Iranian authorities have ordered Internet service providers to block access to Telegram, a popular messaging app used by an estimated 40 million Iranians, state TV reported Monday.
It said the Tehran prosecutor ordered that both mobile and desktop versions be blocked in a way that would not allow users to bypass the restrictions using a virtual private network (VPN).
The app was still working late Monday. There was no immediate comment from Telegram.
Last month the head of the parliamentary committee on national security and foreign policy, Alaeddin Boroujerdi, said Iran would block Telegram for reasons of national security. Since then, many government-affiliated users have switched to local alternatives.

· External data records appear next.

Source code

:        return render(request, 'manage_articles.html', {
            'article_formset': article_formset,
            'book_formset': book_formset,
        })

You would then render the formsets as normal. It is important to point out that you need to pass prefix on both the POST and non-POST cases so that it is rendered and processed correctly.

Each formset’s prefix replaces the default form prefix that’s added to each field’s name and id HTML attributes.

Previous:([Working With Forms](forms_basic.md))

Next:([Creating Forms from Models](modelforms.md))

The app, which is billed as an encrypted messaging service, was used by organisers of anti-government protests in December and January. Some 25 people were killed and 5,000 arrested during the demonstrations, which were the largest since those that followed the disputed 2009 election.
The app was temporarily shut down during the protests, but some users continued to access it through proxies and VPN services.
Iran blocks social media websites like Facebook and Twitter, and censors others. While top officials have unfettered access to social media, Iran’s youth and tech-savvy citizens use proxy servers or other workarounds to bypass the controls.
Iranian authorities say Telegram has been used to spread lies and incite public opinion, and that it has also been used by terrorists and pornographers.
The government has said Telegram and other foreign messaging apps can obtain licenses to operate if they transfer their databases into the country. Privacy experts worry that could more easily expose users’ private communications to government spying.